15. The system as claimed in claim 12, wherein the coefficient within the CLR model is initialized based on at least one of a predefined criteria that include statistical analysis of historical data sets and heuristic methods to ensure initial conditions are optimized for convergence.

16. The system as claimed in claim 12, further comprise dynamically selecting a learning rate for determining a size of steps taken in a direction of the gradient during the optimization process of the CLR model.

17. (canceled)

18. The system as claimed in claim 12, wherein updating the coefficient further comprises validating the updated coefficient within the received bounds for the coefficient of the independent variable.

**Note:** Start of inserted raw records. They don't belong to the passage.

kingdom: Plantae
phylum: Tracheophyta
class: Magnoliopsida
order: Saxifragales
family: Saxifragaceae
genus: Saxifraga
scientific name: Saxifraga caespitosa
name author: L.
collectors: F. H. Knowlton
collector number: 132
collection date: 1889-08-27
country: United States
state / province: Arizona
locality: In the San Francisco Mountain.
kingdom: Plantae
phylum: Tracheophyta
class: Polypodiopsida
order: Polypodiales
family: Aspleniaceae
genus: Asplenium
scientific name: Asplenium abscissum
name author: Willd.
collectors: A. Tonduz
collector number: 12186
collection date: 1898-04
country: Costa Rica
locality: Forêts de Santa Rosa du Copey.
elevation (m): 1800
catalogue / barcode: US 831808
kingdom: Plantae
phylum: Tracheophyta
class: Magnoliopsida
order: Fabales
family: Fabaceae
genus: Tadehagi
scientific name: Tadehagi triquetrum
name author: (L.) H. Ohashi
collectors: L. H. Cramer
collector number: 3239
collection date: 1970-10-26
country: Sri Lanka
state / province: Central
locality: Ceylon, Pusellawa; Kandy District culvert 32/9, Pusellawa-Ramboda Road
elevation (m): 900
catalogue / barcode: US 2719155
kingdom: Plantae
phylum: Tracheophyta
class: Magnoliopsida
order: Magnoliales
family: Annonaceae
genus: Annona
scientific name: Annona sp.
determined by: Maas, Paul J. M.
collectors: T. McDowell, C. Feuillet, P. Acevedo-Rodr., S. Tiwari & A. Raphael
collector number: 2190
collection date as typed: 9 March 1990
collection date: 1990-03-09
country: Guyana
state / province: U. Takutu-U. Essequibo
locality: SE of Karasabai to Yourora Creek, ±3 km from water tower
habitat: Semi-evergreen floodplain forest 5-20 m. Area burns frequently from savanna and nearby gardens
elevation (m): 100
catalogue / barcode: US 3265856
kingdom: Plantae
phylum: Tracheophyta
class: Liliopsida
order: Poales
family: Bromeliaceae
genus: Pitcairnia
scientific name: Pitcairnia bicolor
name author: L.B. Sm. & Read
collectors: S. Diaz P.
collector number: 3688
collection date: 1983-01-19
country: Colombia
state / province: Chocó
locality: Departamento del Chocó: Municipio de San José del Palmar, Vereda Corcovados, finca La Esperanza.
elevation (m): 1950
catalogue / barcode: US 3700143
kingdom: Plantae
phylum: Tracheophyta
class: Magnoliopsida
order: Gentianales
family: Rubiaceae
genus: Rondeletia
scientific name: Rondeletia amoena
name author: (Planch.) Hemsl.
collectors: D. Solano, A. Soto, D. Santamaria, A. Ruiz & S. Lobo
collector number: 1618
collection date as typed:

19. A non-transitory computer program product having embodied thereon a computer program for optimizing computational resources during training of a Constrained Linear Regression (CLR) model to prevent coefficient updates from exceeding bounds while maintaining convergence speed through dynamic multiplier adjustment, the computer program product storing instructions for:

receive time series sales data for an SKU, wherein the time series sales data comprises information relating to independent variables;

receive one or more bounds for a coefficient of an independent variable, wherein the one or more bounds represent operational constraints related to the independent variable;

fine-tune sensitivity of the CLR model to variations in input data based on a steepness value which is a hyperparameter distinct from a learning rate that controls a velocity of weight updates for the coefficient by regulating coefficient adjustments when approaching the one or more bounds to prevent boundary violations while maintaining model convergence;

for an initial training phase, determine the learning rate for the CLR model and maintaining the learning rate for at least one training phase to evaluate CLR model performance;

determine an update vector based on a number of the independent variables present in the time series sales data, wherein the update vector comprises binary elements that selectively enable coefficient updates based on coefficient proximity to the one or more bounds;

dynamically adjust a stopping criteria for the CLR model optimization process, the stopping criteria comprising at least one of: (i) a specified percentage decrease in a cost function; (ii) an absolute change in the cost function less than a minimum threshold; or (iii) a change in coefficient values between successive iterations less than a predetermined threshold; and, responsive to satisfaction of any one of the stopping criteria, declaring convergence and terminating the optimization of the CLR model;

iteratively optimize the CLR model until convergence, wherein each iteration comprises:

compute a gradient of the cost function with respect to the coefficient;

automatically adjust the learning rate to optimize convergence speed of the CLR model based on performance metrics from the initial training phase;

compute a multiplier for the independent variable based on the gradient, wherein the multiplier is dynamically adjusted based on whether the gradient of the cost function is positive or negative, wherein the multiplier is computed to optimize a response of the CLR model to fluctuating market conditions;

update the coefficient based on the computed gradient, the computed multiplier, the learning rate, and the update vector, wherein the coefficient is updated to improve accuracy of the CLR model in attributing sales outcomes under varying conditions; and

monitor optimization process of the CLR model for convergence based on whether a change in value of the cost function is below a predefined threshold or a maximum number of iterations is reached;

automatically generate an optimized CLR model having model coefficients defined as the updated coefficients that remain constrained within the one or more bounds throughout the iterative optimization process; and

execute the optimized CLR model to generate attributions of sales performance in Revenue Growth Management (RGM) applications.